You can see she only has eyes for ted!
(Balloo is the one in the coat)


----------



## Tinman (Apr 23, 2013)

She couldn't wait to get to him, she sees balloo daily and ignores him, ted must of just been turned out....she went nuts!!!!. Ted was also very pleased to see her....


----------



## Tinman (Apr 23, 2013)

They had a cheeky little kiss & nibble through the fence!! :love-eyes::love-eyes::love-eyes:


----------



## JasperBlack (Sep 1, 2012)

Aww bless her! That's so sweet!


Sent from my iPhone using Tapatalk


----------



## Mazzapoo (Jul 28, 2013)

Yay! A Friday fix of 'Ruby and Ted's Excellent Adventure', that's like totally bodacious dude!
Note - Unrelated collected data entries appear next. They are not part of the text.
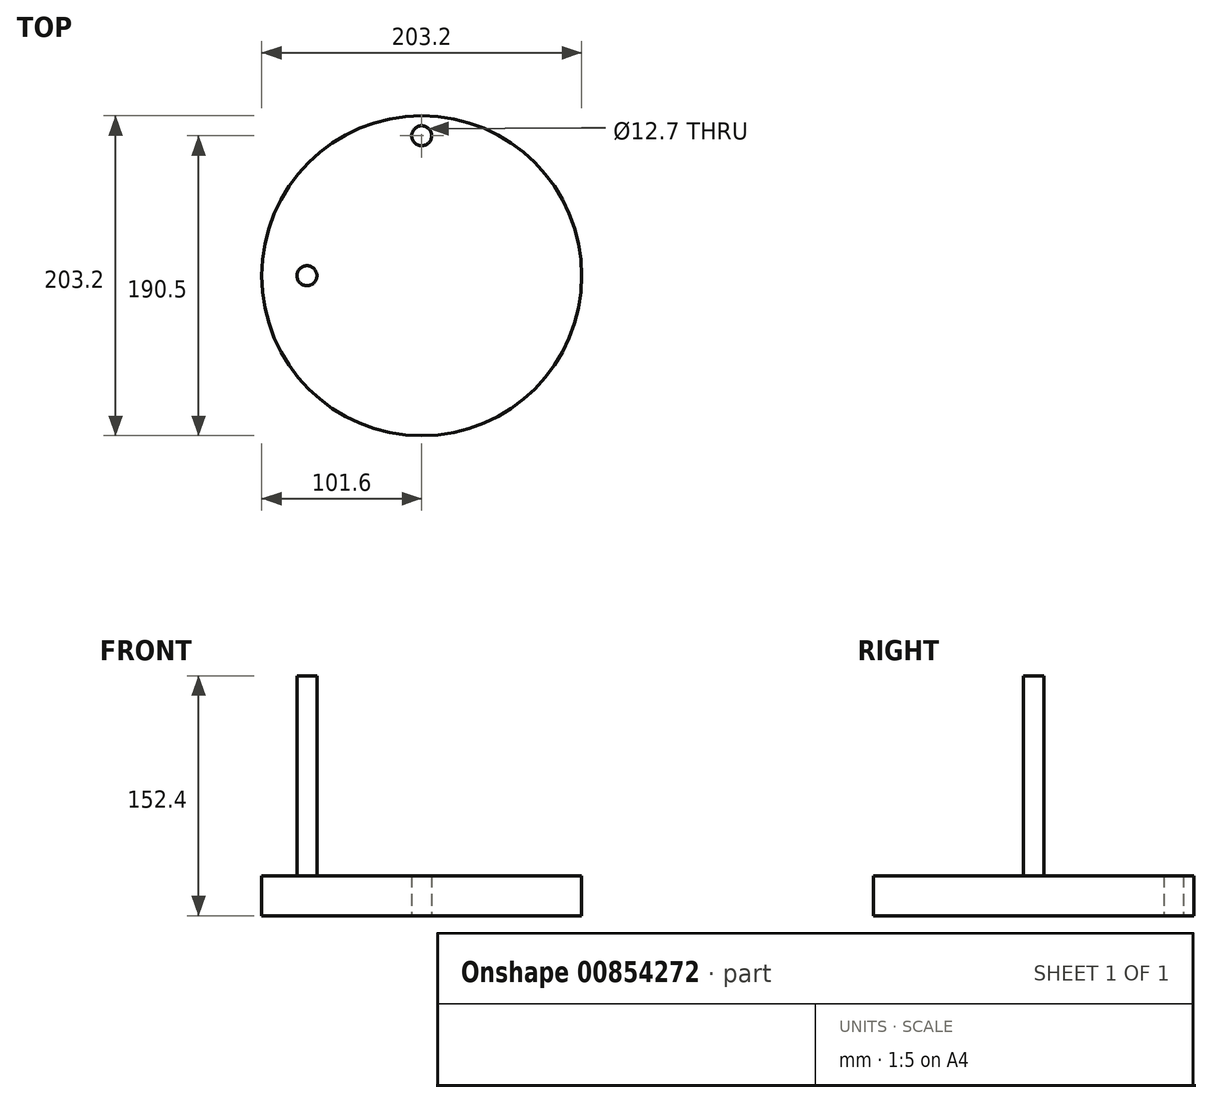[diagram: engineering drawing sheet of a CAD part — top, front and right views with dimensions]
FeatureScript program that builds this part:
annotation { "Feature Type Name" : "Feature", "Feature Type Description" : "" }
export const myFeature = defineFeature(function(context is Context, id is Id, definition is map)
    precondition{}
    {
        {
            var Q0;
            Q0=qCreatedBy(makeId("Top.planeOp"),FACE);
            var sketch = newSketch(context, id + "F0", { "sketchPlane" : qUnion([Q0])});
            skCircle(sketch, "E0", {"center": v(0, 0) * mm, "radius": 101.6 * mm});
            skSolve(sketch);
        }
        {
            var Q0;
            Q0=qSketchRegion(id+"F0",true);
            extrude(context, id + "F1", {"entities" : qUnion([Q0]), "depth" : 25.4 * mm, "offsetDistance" : 25.4 * mm});
        }
        {
            var Q0;
            Q0=makeQuery(id+"F1.opExtrude","CAP_FACE",FACE,{"disambiguationData":[OSD([sQuery(id+"F0.wireOp",EDGE,"E0")])],"isStart":true});
            var sketch = newSketch(context, id + "F2", { "sketchPlane" : qUnion([Q0])});
            skPoint(sketch, "E1", {"position": v(0, -88.9) * mm});
            skSolve(sketch);
        }
        {
            var Q0;
            Q0=sQuery(id+"F2.wireOp",VERTEX,"E1");
            var Q1;
            Q1=makeQuery(id+"F1.opExtrude","SWEPT_BODY",BODY,{"disambiguationData":[OSD([sQuery(id+"F0.wireOp",EDGE,"E0")])]});
            hole(context, id + "F3", {"style" : HoleStyle.SIMPLE, "endStyle" : HoleEndStyle.THROUGH, "holeDiameter" : 12.7 * mm, "majorDiameter" : 6.35 * mm, "isTappedThrough" : true, "tappedDepth" : 12.7 * mm, "tapClearance" : 3, "locations" : qUnion([Q0]), "scope" : qUnion([Q1])});
        }
        {
            var Q0;
            Q0=makeQuery(id+"F1.opExtrude","CAP_FACE",FACE,{"disambiguationData":[OSD([sQuery(id+"F0.wireOp",EDGE,"E0")])],"isStart":false});
            var sketch = newSketch(context, id + "F4", { "sketchPlane" : qUnion([Q0])});
            skCircle(sketch, "E2", {"center": v(-72.82, 0) * mm, "radius": 6.35 * mm});
            skSolve(sketch);
        }
        {
            var Q0;
            Q0=makeQuery(id+"F4.imprint","IMPRINT",FACE,{"disambiguationData":[TD([[makeQuery(id+"F4.imprint","IMPRINT",EDGE,{"derivedFrom":sQuery(id+"F4.wireOp",EDGE,"E2")}),1.0]])]});
            var Q1;
            Q1=sQuery(id+"F4.wireOp",EDGE,"E2");
            extrude(context, id + "F5", {"entities" : qUnion([Q0]), "operationType" : NewBodyOperationType.ADD, "surfaceEntities" : qUnion([Q1]), "depth" : 127 * mm, "offsetDistance" : 25.4 * mm});
        }
    });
Look at Ruby all grown up too!


----------



## Lexi&Beemer (May 5, 2013)

Love - it's beautiful. 


Sent from my iPhone using Tapatalk


----------



## Marzi (Sep 17, 2012)

Oh Ted and Ruby :kiss::love-eyes::love-eyes:

I love her happy blur of a tail and I can imagine Ted's gentle huff.


----------



## lady amanda (Nov 26, 2010)

that is really very adorable!


----------



## DB1 (Jan 20, 2012)

I love seeing them together, so cute, do you think you could film a little bit one day?


----------



## Tinman (Apr 23, 2013)

DB1 said:


> I love seeing them together, so cute, do you think you could film a little bit one day?
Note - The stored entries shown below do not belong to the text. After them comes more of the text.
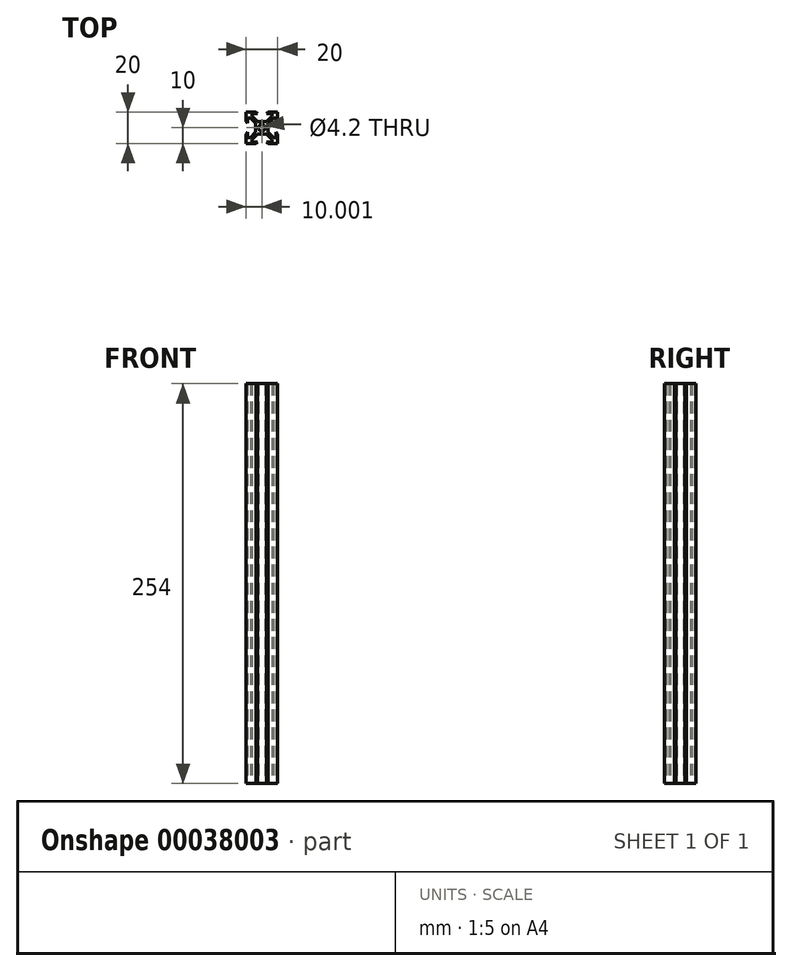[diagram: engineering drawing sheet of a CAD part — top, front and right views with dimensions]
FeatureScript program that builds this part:
annotation { "Feature Type Name" : "Feature", "Feature Type Description" : "" }
export const myFeature = defineFeature(function(context is Context, id is Id, definition is map)
    precondition{}
    {
        {
            var Q0;
            Q0=qCreatedBy(makeId("Top.planeOp"),FACE);
            var sketch = newSketch(context, id + "F0", { "sketchPlane" : qUnion([Q0])});
            skLineSegment(sketch, "E0", {"start": v(0, 0) * mm, "end": v(0, -5.68) * mm});
            skLineSegment(sketch, "E1", {"start": v(0, -2.84) * mm, "end": v(7.8, -2.84) * mm, "construction": true});
            skLineSegment(sketch, "E2", {"start": v(3.9, 1.06) * mm, "end": v(3.9, -6.74) * mm, "construction": true});
            skLineSegment(sketch, "E3", {"start": v(0, 0) * mm, "end": v(1.06, 1.06) * mm, "construction": true});
            skLineSegment(sketch, "E4", {"start": v(0, -5.68) * mm, "end": v(1.06, -6.74) * mm, "construction": true});
            skLineSegment(sketch, "E5", {"start": v(1.06, 1.06) * mm, "end": v(6.74, 1.06) * mm});
            skLineSegment(sketch, "E6", {"start": v(7.8, 0) * mm, "end": v(7.8, -5.68) * mm});
            skLineSegment(sketch, "E7", {"start": v(1.06, -6.74) * mm, "end": v(6.74, -6.74) * mm});
            skCircle(sketch, "E8", {"center": v(3.9, -2.84) * mm, "radius": 2.1 * mm});
            skLineSegment(sketch, "E9", {"start": v(6.74, 1.06) * mm, "end": v(7.8, 0) * mm, "construction": true});
            skLineSegment(sketch, "E10", {"start": v(7.8, -5.68) * mm, "end": v(6.74, -6.74) * mm, "construction": true});
            skLineSegment(sketch, "E11", {"start": v(6.74, 1.06) * mm, "end": v(10.2, 4.52) * mm});
            skLineSegment(sketch, "E12", {"start": v(7.8, 0) * mm, "end": v(11.26, 3.46) * mm});
            skLineSegment(sketch, "E13", {"start": v(7.8, -5.68) * mm, "end": v(11.26, -9.14) * mm});
            skLineSegment(sketch, "E14", {"start": v(6.74, -6.74) * mm, "end": v(10.2, -10.2) * mm});
            skLineSegment(sketch, "E15", {"start": v(1.06, -6.74) * mm, "end": v(-2.4, -10.2) * mm});
            skLineSegment(sketch, "E16", {"start": v(0, -5.68) * mm, "end": v(-3.46, -9.14) * mm});
            skLineSegment(sketch, "E17", {"start": v(0, 0) * mm, "end": v(-3.46, 3.46) * mm});
            skLineSegment(sketch, "E18", {"start": v(1.06, 1.06) * mm, "end": v(-2.4, 4.52) * mm});
            skLineSegment(sketch, "E19", {"start": v(-2.4, 4.52) * mm, "end": v(-2.4, 6.16) * mm});
            skLineSegment(sketch, "E20", {"start": v(10.2, 4.52) * mm, "end": v(10.2, 6.16) * mm});
            skLineSegment(sketch, "E21", {"start": v(-3.46, 3.46) * mm, "end": v(-5.1, 3.46) * mm});
            skLineSegment(sketch, "E22", {"start": v(-3.46, -9.14) * mm, "end": v(-5.1, -9.14) * mm});
            skLineSegment(sketch, "E23", {"start": v(-2.4, -10.2) * mm, "end": v(-2.4, -11.84) * mm});
            skLineSegment(sketch, "E24", {"start": v(10.2, -10.2) * mm, "end": v(10.2, -11.84) * mm});
            skLineSegment(sketch, "E25", {"start": v(11.26, -9.14) * mm, "end": v(12.9, -9.14) * mm});
            skLineSegment(sketch, "E26", {"start": v(11.26, 3.46) * mm, "end": v(12.9, 3.46) * mm});
            skLineSegment(sketch, "E27", {"start": v(10.2, -11.84) * mm, "end": v(6.74, -11.84) * mm});
            skLineSegment(sketch, "E28", {"start": v(-2.4, -11.84) * mm, "end": v(1.06, -11.84) * mm});
            skLineSegment(sketch, "E29", {"start": v(-5.1, -9.14) * mm, "end": v(-5.1, -5.68) * mm});
            skLineSegment(sketch, "E30", {"start": v(-5.1, 3.46) * mm, "end": v(-5.1, 0) * mm});
            skLineSegment(sketch, "E31", {"start": v(-2.4, 6.16) * mm, "end": v(1.06, 6.16) * mm});
            skLineSegment(sketch, "E32", {"start": v(10.2, 6.16) * mm, "end": v(6.74, 6.16) * mm});
            skLineSegment(sketch, "E33", {"start": v(12.9, 3.46) * mm, "end": v(12.9, 0) * mm});
            skLineSegment(sketch, "E34", {"start": v(12.9, -9.14) * mm, "end": v(12.9, -5.68) * mm});
            skLineSegment(sketch, "E35", {"start": v(1.06, 6.16) * mm, "end": v(6.74, 6.16) * mm, "construction": true});
            skLineSegment(sketch, "E36", {"start": v(3.9, 6.16) * mm, "end": v(3.9, 7.16) * mm, "construction": true});
            skLineSegment(sketch, "E37", {"start": v(0.06, 7.16) * mm, "end": v(7.74, 7.16) * mm, "construction": true});
            skLineSegment(sketch, "E38", {"start": v(6.74, 6.16) * mm, "end": v(7.74, 7.16) * mm});
            skLineSegment(sketch, "E39", {"start": v(1.06, 6.16) * mm, "end": v(0.06, 7.16) * mm});
            skLineSegment(sketch, "E40", {"start": v(7.74, 7.16) * mm, "end": v(13.9, 7.16) * mm});
            skLineSegment(sketch, "E41", {"start": v(13.9, 7.16) * mm, "end": v(13.9, 1) * mm});
            skLineSegment(sketch, "E42", {"start": v(12.9, 0) * mm, "end": v(13.9, 1) * mm});
            skLineSegment(sketch, "E43", {"start": v(0.06, 7.16) * mm, "end": v(-6.1, 7.16) * mm});
            skLineSegment(sketch, "E44", {"start": v(-6.1, 7.16) * mm, "end": v(-6.1, 1) * mm});
            skLineSegment(sketch, "E45", {"start": v(-6.1, 1) * mm, "end": v(-5.1, 0) * mm});
            skLineSegment(sketch, "E46", {"start": v(-5.1, -5.68) * mm, "end": v(-6.1, -6.68) * mm});
            skLineSegment(sketch, "E47", {"start": v(-6.1, -6.68) * mm, "end": v(-6.1, -12.84) * mm});
            skLineSegment(sketch, "E48", {"start": v(-6.1, -12.84) * mm, "end": v(0.06, -12.84) * mm});
            skLineSegment(sketch, "E49", {"start": v(0.06, -12.84) * mm, "end": v(1.06, -11.84) * mm});
            skLineSegment(sketch, "E50", {"start": v(6.74, -11.84) * mm, "end": v(7.74, -12.84) * mm});
            skLineSegment(sketch, "E51", {"start": v(7.74, -12.84) * mm, "end": v(13.9, -12.84) * mm});
            skLineSegment(sketch, "E52", {"start": v(13.9, -12.84) * mm, "end": v(13.9, -6.68) * mm});
            skLineSegment(sketch, "E53", {"start": v(12.9, -5.68) * mm, "end": v(13.9, -6.68) * mm});
            skLineSegment(sketch, "E54", {"start": v(-6.1, 1) * mm, "end": v(-6.1, -6.68) * mm, "construction": true});
            skLineSegment(sketch, "E55", {"start": v(0.06, -12.84) * mm, "end": v(7.74, -12.84) * mm, "construction": true});
            skLineSegment(sketch, "E56", {"start": v(13.9, -6.68) * mm, "end": v(13.9, 1) * mm, "construction": true});
            skSolve(sketch);
        }
        {
            var Q0;
            Q0=qSketchRegion(id+"F0",true);
            extrude(context, id + "F1", {"entities" : qUnion([Q0]), "depth" : 254 * mm});
        }
    });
Dawn, I have loads of film of funny stuff - I'm just incompetent at posting it - I can't even do you tube links......
Just be grateful they are the right way up!!
(I promise to learn to do videos) xx


----------



## Grove (Oct 17, 2012)

Tracey look at this link, I think the world should see Ruby and Ted's love  http://www.theguardian.com/lifeands...r-photos-and-videos-of-animals-making-friends


----------



## 2ndhandgal (Aug 29, 2011)

That is lovely


----------



## dmgalley (Aug 19, 2012)

I'm so in love with ruby


----------



## RuthMill (Jun 30, 2012)

It's amazing isn't it?


----------



## Tinman (Apr 23, 2013)

Grove said:


> Tracey look at this link, I think the world should see Ruby and Ted's love  http://www.theguardian.com/lifeands...r-photos-and-videos-of-animals-making-friends


Ha that is good, I must get a few ruby and ted pics out to post,
I was going to send one in to the valentine pet pictures, but just didn't get around to it ...
I will look into this one x


----------



## Grove (Oct 17, 2012)

Tinman said:


> Ha that is good, I must get a few ruby and ted pics out to post,
> I was going to send one in to the valentine pet pictures, but just didn't get around to it ...
> I will look into this one x


A memorable one is Ruby in her little coat standing up to greet Ted


----------



## Tinman (Apr 23, 2013)

You mean this one! X


----------



## Lindor (Feb 3, 2014)

Tinman said:


> You mean this one! X


I love that picture. :love-eyes:


----------



## Tinman (Apr 23, 2013)

Tip toes for a kiss .....


----------



## Tinman (Apr 23, 2013)

Bowing down for a play.....


----------



## Tinman (Apr 23, 2013)

Off to play with LYD instead!!


----------



## Tinman (Apr 23, 2013)

And this is Ruby's very first introduction to ted


----------



## Tinman (Apr 23, 2013)

Lindor said:


> I love that picture. :love-eyes:


It is a cute one - even though you can't see her face x


----------



## JasperBlack (Sep 1, 2012)

Aww that just melted my heart! Beautiful Ruby with her buddy! 


Sent from my iPhone using Tapatalk


----------



## JasperBlack (Sep 1, 2012)

Where do you get your lyd's from? Jasper loves the small squeakers like that! He has a blue turkey and cherishes it x


Sent from my iPhone using Tapatalk


----------



## Tinman (Apr 23, 2013)

JasperBlack said:


> Where do you get your lyd's from? Jasper loves the small squeakers like that! He has a blue turkey and cherishes it x
> 
> 
> Sent from my iPhone using Tapatalk


Have you seen the thread on LYD on the chit chat - it's a sticky.
The original LYD has been around the world....
I get them from a local pet shop - I have sent a few out as gifts, I will put jasper (along with maggy may...who was robbed!!) on my next list. 
I called in the other day - but they had none, the shop owner knows to reserve all the yellow dogs for me when she orders.
Ruby loves them too, they make her cry!! 
Then she demolishes them xx


----------



## RubyToo (Feb 8, 2015)

Tinman said:


> You mean this one! X


What a fabulous photo!


----------



## Jayne Hall (Jun 9, 2012)

I just love Ruby and Ted , with all the horrible things happening in the world , isnt it just great to have something to smile about.As Oliver Twist said can we have some more .


----------



## DB1 (Jan 20, 2012)

yeay for Ruby and Ted, think you may need to get some professional photo's done of these too, or how about tell your local paper about them and get a nice little article done?!


----------